Liverpool could confirm Champions League point by beating Newcastle to second transfer
Liverpool did not make the Champions League places this season. It would clearly have been beneficial but Jürgen Klopp’s side is in a good place to kick on in 2023/24.
Liverpool knew that a big reset was coming this summer regardless of whether Jürgen Klopp’s side squeezed into the Champions League places or not — ultimately, the Reds finished fifth.
With multiple players including James Milner out of contract and moving on, there was always going to be a turnover of playing staff, giving Klopp the chance to refresh and bring in new ideas and younger legs.
Alexis Mac Allister represented an excellent start to the summer transfer window for Liverpool, arriving from Brighton. This weekend, its second addition, Dominik Szoboszlai from RB Leipzig, was confirmed as well.
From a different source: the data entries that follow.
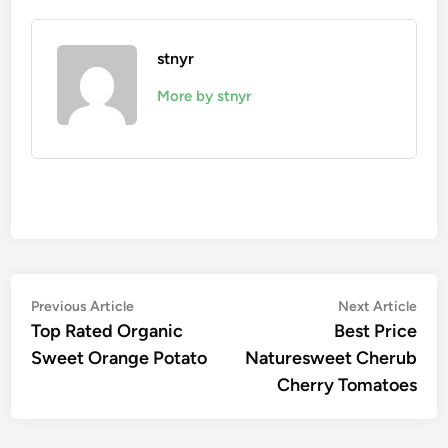
stnyr
More by stnyr
Post
Previous
Nex
Previous Article
Next Article
article:
artic
Top Rated Organic
Best Price
navigation
Sweet Orange Potato
Naturesweet Cherub
Cherry Tomatoes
Liverpool clearly underperformed last season, but there is no reason to think that the Reds cannot dramatically improve with players added to the squad of this sort of caliber.
Of course, Liverpool has spent less than some of its rivals in the Premier League — and many more deals will get done across the division before the new season begins — but the quality that has been added to date is significant.
With every player fit and performing to expectation, Liverpool already has a better squad than at least two of the teams that finished ahead of the Reds last time out.
Newcastle United will continue to spend big, having added Sandro Tonali for a fee of $76m (£61m/€70m) this week — the same amount, incidentally, that Liverpool splashed on Szoboszlai.
But Newcastle, according to Sky Sports, was also in for the Hungarian. The player, though, wanted to sign for Liverpool and therefore the Magpies left the race to focus on other targets.
Now, with Szoboszlai gone, Newcastle is looking at another player Liverpool admires, Italian journalist Rudy Galletti reports, in 22-year-old Nice midfielder Khéphren Thuram, who has just been knocked out of the U21 European Championships with France.
It remains to be seen whether or not Liverpool does sign another midfielder, or even if it does, whether Thuram would be the right profile with Mac Allister and Szoboszlai capable of filling the more advanced attacking midfield roles.
But should Liverpool beat Newcastle to that signing as well — the player picking the Reds over a move to the North East, if it came down to that, is hardly unrealistic — that would further underline the point about where each club stands in the pecking order.